When you’re planning a road trip, obvious expenses include gas, lodging and admission to paid attractions you intend to visit. Don’t be caught off-guard by the cost of food. The fact that you have to eat even when you aren’t on a road trip doesn’t mean the cost is the same. When you are on a trip, it’s much harder to whip up a quick, cheap stir-fry or bowl of pasta. Plan ahead and prepare a food budget so you aren’t left stranded and hungry.
Make a tentative schedule of where you plan to eat on your road trip. This does not need to include specific foods or restaurants, but should specify whether you intend to eat at a restaurant or scrounge up some road trip food. For example, you might write, “Tuesday: breakfast at a restaurant, sandwiches for lunch, trail mix for a snack, dinner at a restaurant. Wednesday: free breakfast at the hotel, assorted snacks for lunch, gas station hot dogs for dinner.”
Prepare an estimated cost for each item on your list. For example, if you’re content with diner food, estimate that a restaurant breakfast costs $10 per person. If you prefer the finer things in life, your estimate for a breakfast out might be $20 per person. A gas station hot dog and a soda could cost $5, while a dinner out could be anywhere from $10 to $50 or above depending on your desired dining habits.
Add extra money for snacks. When you’re on the road, it can be easy to go through bags of jerky, chips, trail mix and candy quickly.

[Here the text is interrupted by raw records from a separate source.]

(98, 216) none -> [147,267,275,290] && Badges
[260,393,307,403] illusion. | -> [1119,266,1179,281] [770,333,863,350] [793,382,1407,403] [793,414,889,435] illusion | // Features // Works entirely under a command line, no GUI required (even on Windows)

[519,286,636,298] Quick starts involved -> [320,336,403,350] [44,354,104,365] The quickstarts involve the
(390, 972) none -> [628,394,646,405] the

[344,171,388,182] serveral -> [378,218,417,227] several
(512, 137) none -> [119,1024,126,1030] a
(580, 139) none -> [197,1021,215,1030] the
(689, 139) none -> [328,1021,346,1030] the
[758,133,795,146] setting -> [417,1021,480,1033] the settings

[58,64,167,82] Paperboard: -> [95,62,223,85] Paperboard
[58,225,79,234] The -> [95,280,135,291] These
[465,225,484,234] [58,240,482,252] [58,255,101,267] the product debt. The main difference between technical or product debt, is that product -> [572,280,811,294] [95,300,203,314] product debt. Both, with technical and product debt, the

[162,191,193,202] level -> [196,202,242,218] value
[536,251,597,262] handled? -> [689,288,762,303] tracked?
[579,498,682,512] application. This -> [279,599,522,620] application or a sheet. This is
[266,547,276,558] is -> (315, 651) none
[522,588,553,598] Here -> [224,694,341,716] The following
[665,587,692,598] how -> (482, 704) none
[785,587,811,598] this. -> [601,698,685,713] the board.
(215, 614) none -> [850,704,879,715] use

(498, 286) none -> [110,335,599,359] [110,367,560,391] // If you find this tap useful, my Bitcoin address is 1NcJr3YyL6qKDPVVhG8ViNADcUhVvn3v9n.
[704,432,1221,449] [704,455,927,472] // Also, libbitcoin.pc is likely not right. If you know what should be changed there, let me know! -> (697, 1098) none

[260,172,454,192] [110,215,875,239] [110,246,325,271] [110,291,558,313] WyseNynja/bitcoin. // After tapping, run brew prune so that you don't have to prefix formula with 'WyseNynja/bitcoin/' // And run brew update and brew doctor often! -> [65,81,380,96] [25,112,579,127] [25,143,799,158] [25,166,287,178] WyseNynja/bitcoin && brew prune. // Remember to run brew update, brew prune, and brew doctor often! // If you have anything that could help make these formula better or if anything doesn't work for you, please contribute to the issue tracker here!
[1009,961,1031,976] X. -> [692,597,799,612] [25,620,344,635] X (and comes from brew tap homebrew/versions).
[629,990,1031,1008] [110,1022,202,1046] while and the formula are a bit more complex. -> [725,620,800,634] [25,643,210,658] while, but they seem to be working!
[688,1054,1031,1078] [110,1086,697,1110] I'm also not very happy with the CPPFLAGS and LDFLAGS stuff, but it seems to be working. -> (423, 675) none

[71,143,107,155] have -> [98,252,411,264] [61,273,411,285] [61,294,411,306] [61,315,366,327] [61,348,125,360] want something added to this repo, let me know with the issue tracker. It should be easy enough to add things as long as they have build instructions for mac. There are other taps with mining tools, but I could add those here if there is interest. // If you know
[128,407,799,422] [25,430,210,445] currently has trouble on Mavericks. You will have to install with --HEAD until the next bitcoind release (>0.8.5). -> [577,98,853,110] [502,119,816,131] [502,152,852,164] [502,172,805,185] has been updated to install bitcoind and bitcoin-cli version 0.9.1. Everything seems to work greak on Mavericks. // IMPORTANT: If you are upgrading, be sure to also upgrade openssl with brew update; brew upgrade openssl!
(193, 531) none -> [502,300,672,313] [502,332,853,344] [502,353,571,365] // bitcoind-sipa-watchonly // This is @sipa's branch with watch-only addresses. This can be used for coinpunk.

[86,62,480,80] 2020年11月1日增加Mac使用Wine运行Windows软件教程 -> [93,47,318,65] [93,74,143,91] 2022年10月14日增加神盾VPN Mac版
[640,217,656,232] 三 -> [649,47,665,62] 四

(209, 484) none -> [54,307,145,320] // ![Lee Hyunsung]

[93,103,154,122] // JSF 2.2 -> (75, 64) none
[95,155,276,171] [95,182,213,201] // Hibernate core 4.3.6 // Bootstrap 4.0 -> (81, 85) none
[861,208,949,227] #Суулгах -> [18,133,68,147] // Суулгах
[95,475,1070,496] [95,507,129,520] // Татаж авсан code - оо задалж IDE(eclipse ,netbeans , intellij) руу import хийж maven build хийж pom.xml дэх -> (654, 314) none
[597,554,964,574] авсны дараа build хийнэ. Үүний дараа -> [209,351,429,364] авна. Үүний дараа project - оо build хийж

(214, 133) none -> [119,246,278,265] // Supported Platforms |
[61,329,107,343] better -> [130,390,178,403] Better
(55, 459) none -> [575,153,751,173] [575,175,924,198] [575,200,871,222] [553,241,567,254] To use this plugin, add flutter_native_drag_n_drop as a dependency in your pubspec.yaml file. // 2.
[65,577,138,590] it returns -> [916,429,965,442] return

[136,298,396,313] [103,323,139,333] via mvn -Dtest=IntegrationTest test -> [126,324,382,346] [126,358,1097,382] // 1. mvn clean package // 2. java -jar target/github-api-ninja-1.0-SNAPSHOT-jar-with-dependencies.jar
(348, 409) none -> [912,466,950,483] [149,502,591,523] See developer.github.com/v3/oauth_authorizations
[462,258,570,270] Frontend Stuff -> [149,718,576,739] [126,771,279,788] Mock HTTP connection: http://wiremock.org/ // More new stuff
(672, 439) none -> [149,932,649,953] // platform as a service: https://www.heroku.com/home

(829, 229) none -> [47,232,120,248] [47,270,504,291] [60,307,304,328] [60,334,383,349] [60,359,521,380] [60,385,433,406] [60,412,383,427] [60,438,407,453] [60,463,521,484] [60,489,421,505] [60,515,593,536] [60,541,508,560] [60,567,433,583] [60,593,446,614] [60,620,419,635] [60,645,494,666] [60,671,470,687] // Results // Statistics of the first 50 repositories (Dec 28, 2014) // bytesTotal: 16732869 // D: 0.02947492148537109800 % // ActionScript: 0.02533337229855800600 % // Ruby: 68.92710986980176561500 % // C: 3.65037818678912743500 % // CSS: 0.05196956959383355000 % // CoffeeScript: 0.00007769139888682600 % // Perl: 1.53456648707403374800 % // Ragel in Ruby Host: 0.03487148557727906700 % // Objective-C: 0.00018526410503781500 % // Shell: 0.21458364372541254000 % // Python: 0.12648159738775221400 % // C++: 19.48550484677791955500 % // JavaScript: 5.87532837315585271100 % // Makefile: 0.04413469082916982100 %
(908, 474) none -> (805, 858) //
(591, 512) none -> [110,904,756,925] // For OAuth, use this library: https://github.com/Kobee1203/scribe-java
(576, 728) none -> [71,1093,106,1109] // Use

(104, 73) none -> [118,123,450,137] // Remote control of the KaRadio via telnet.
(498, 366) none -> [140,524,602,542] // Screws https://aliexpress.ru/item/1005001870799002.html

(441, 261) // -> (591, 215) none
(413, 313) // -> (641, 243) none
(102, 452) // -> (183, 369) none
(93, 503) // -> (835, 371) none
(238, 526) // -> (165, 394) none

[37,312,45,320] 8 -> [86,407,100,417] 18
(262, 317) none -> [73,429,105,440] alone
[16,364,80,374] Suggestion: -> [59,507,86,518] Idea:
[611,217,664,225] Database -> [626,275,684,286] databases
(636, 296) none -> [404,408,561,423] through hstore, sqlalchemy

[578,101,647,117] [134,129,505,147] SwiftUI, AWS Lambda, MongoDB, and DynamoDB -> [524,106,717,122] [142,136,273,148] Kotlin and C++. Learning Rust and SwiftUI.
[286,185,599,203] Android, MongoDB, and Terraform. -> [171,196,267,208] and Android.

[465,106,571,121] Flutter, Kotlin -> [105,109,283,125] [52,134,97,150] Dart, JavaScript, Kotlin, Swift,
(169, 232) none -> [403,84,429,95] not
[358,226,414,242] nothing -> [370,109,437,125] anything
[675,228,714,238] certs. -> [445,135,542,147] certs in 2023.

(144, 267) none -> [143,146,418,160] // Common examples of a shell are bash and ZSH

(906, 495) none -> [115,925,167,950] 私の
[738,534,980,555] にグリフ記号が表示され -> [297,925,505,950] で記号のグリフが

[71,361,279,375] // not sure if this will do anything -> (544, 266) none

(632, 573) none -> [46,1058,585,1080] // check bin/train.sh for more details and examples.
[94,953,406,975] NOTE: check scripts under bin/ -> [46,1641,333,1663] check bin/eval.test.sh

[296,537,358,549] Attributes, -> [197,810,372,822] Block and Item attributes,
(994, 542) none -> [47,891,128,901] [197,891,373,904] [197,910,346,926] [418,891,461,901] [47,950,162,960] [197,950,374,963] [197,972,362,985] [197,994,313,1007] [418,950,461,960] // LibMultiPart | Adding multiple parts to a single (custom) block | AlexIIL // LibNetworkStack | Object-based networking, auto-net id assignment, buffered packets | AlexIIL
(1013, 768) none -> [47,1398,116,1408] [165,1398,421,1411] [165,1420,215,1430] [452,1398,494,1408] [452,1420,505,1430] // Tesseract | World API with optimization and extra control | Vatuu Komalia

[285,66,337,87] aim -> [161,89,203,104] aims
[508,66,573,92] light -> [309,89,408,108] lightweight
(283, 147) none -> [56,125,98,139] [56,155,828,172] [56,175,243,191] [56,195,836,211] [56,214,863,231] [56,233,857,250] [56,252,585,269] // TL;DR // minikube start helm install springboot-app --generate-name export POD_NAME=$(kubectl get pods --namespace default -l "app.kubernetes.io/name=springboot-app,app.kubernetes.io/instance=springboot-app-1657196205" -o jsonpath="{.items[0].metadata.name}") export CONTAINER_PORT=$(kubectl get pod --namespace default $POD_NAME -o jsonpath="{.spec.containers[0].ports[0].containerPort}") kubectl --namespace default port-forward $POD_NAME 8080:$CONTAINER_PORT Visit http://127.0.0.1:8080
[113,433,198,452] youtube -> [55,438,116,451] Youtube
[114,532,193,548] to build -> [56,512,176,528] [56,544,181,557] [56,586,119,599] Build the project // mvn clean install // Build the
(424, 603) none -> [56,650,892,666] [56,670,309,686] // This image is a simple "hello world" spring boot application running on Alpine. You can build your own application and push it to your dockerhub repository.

Include money you expect to pay for drinks. If you crave caffeine, you may have to stop for soda or coffee several times a day and spend $2 or more each time. Expect to buy plenty of juice, water and other non-caffeinated beverages to help you stay hydrated. In the evenings, you may wish to have a bottle of beer or a glass of wine. Include all of this in your budget.
Add several extra meals’ worth of money to your food budget just in case. You may miss a hotel’s free breakfast if you sleep in, for example, or you may find that it consists of little more than green bananas and stale muffins. Alternatively, you may see a restaurant that’s slightly fancier than you had planned, but sounds too good to pass up. Having extra money for food gives you the flexibility to change your plans without worrying about whether you can afford to eat.